8. What was your position on moving City Council and School Board elections from May to November?
If the process of approving The Wilden project is a symbol of much that is wrong with our political leadership, the change in election dates was the signature moment of failed City Council governance.
I agree with those who say that the origins of the discussion were well intentioned and were genuinely exploratory. The discussion was, unfortunately, highjacked. An issue that may have merited a careful review was rushed through the City Council at precisely the time the budget was unraveling. Moreover, the deadline for the decision was entirely self-imposed by the City Council.
It is truly disturbing that an issue as basic as voting rights was given less discussion than predatory towing.

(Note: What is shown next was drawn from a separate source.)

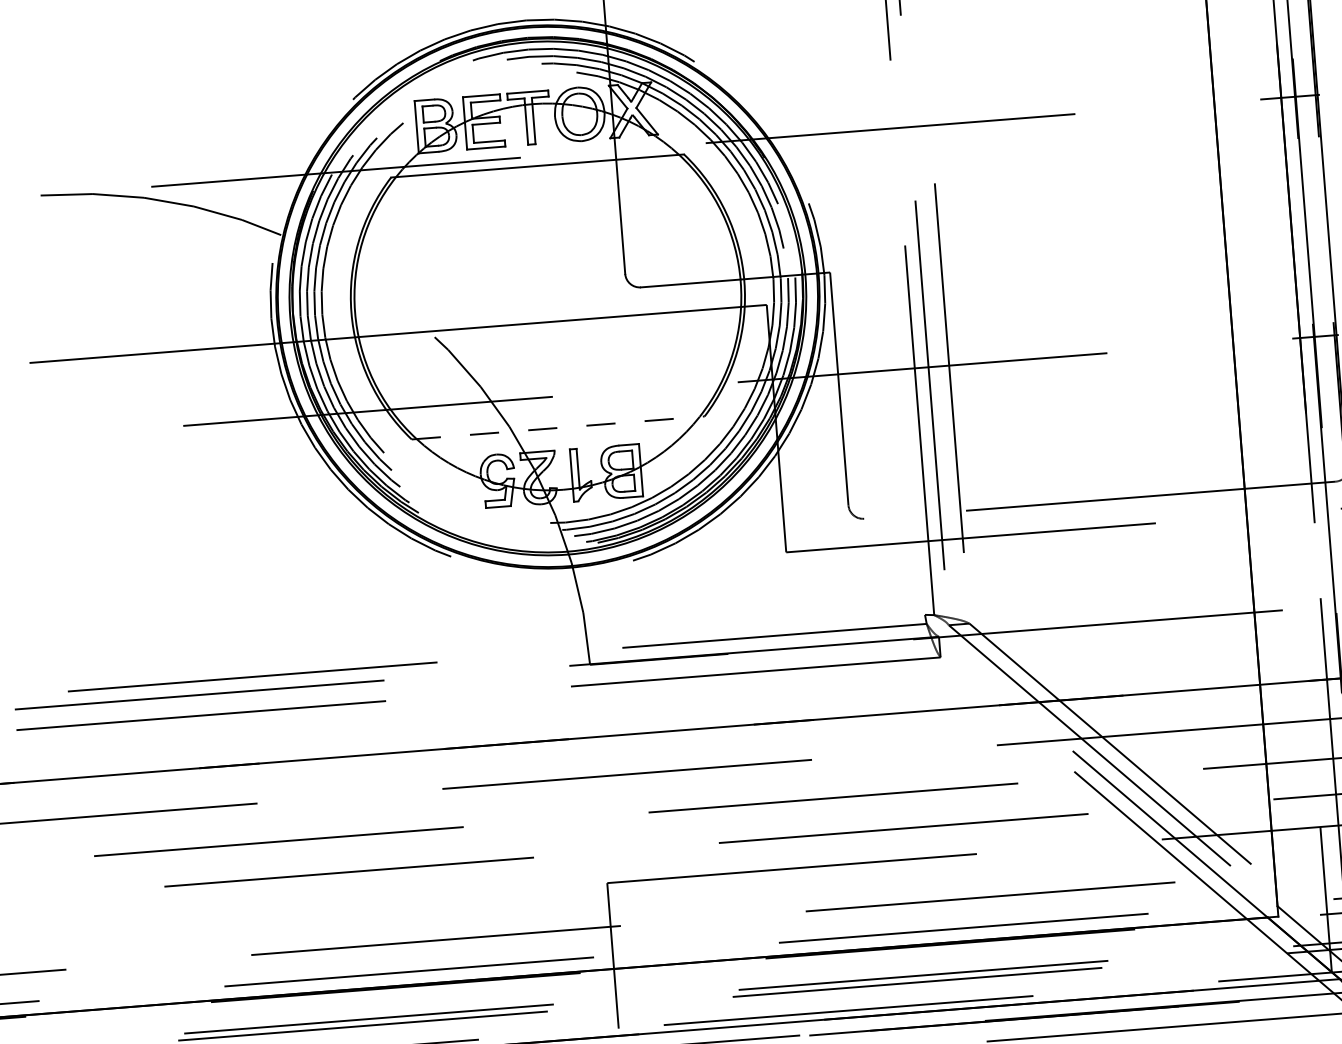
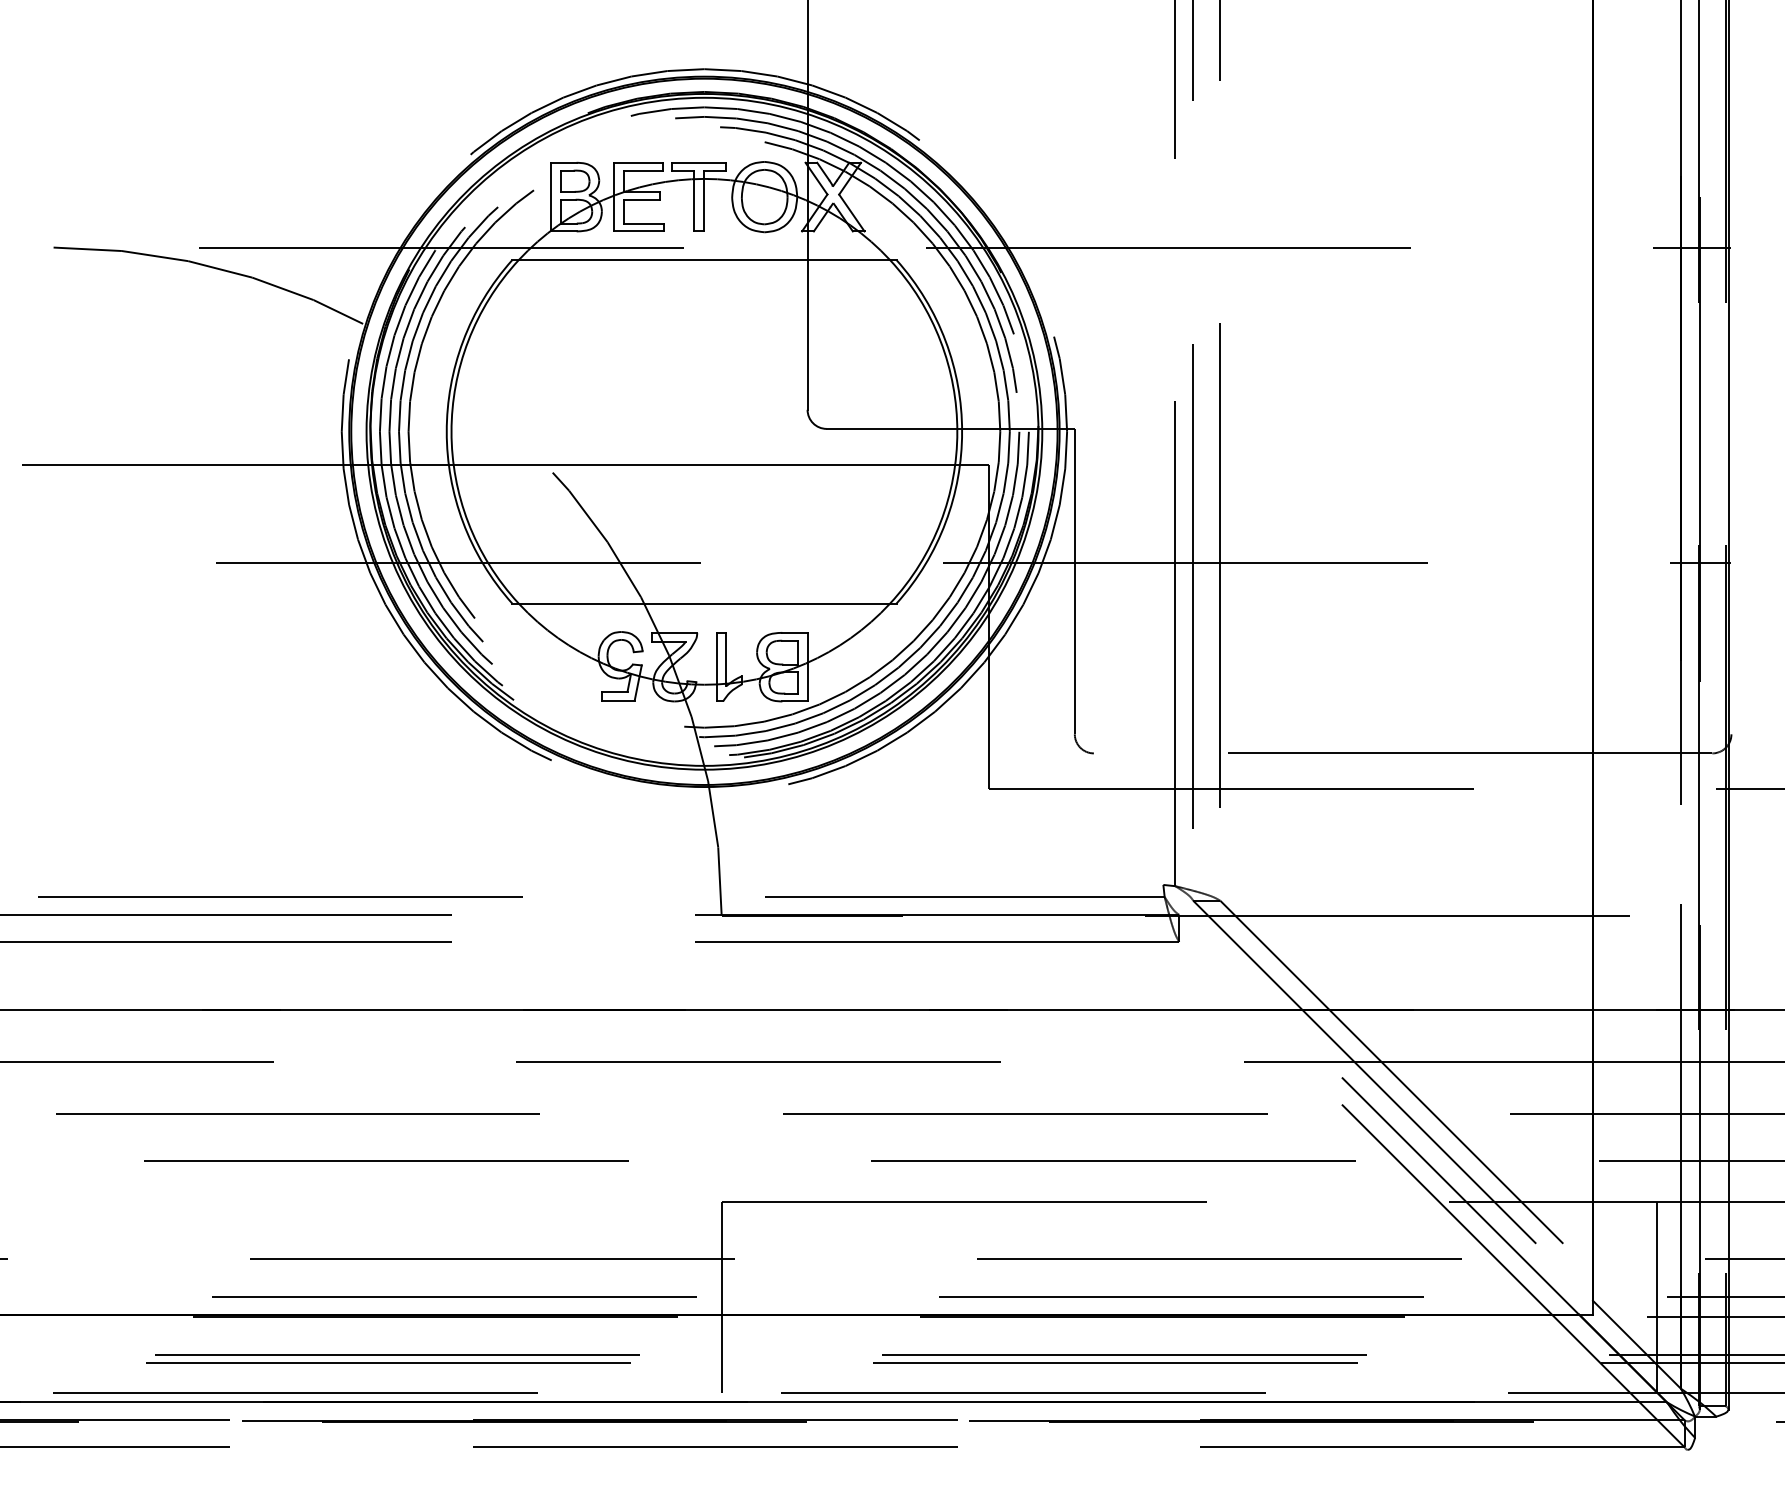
line: (558, 427) -> (704, 603), dashed -> solid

9. What changes, if any, should the City make regarding its water system following the recent litigation with Fairfax County Water Authority?
We need to re-establish a better working relationship with Fairfax. The water systems of these two entities will need to work harmoniously in the future. The Water System is going to require major investment in upgrades of existing infrastructure as well as expansion required for growing residential and commercial enterprises.
Regarding financial issues, talk about a “black box.” Understanding the operational and financial issues will require fresh “eyes” to untangle years of mystery and apparent incorrect use of water generated funds.
The interior logic that the City Council used to justify a lawsuit against Fairfax is a mystery to those of us on the outside. It is normally not a good idea to pick a fight with an adversary 100 times larger. It is hard to imagine that some form of settlement could not have been negotiated prior to the City’s first strike litigation.
10. Are there any practices or programs you have seen in other communities – nearby or far away – that should be adopted by the City of Falls Church?
We have the great fortune to be near jurisdictions such as Arlington, Alexandria, and Montgomery County, which have conducted truly visionary planning, focusing on urban revitalization. There is every indication that the revitalization programs of the Arlington, Alexandria and Bethesda commercial districts are relevant to us and could serve as a useful benchmark to our own plans.
The Falls Church Times’ would like to thank all candidates for their participation in this Candidate Q&A series. Prior to the May 4 election, we will republish the responses in aggregated fashion. Until then, we invite readers to review the responses individually to compare answers. We also encourage voters to attend the April 20 candidate forum at City Hall, hosted by the League of Women Voters of Falls Church and the Falls Church Village Preservation and Improvement Society.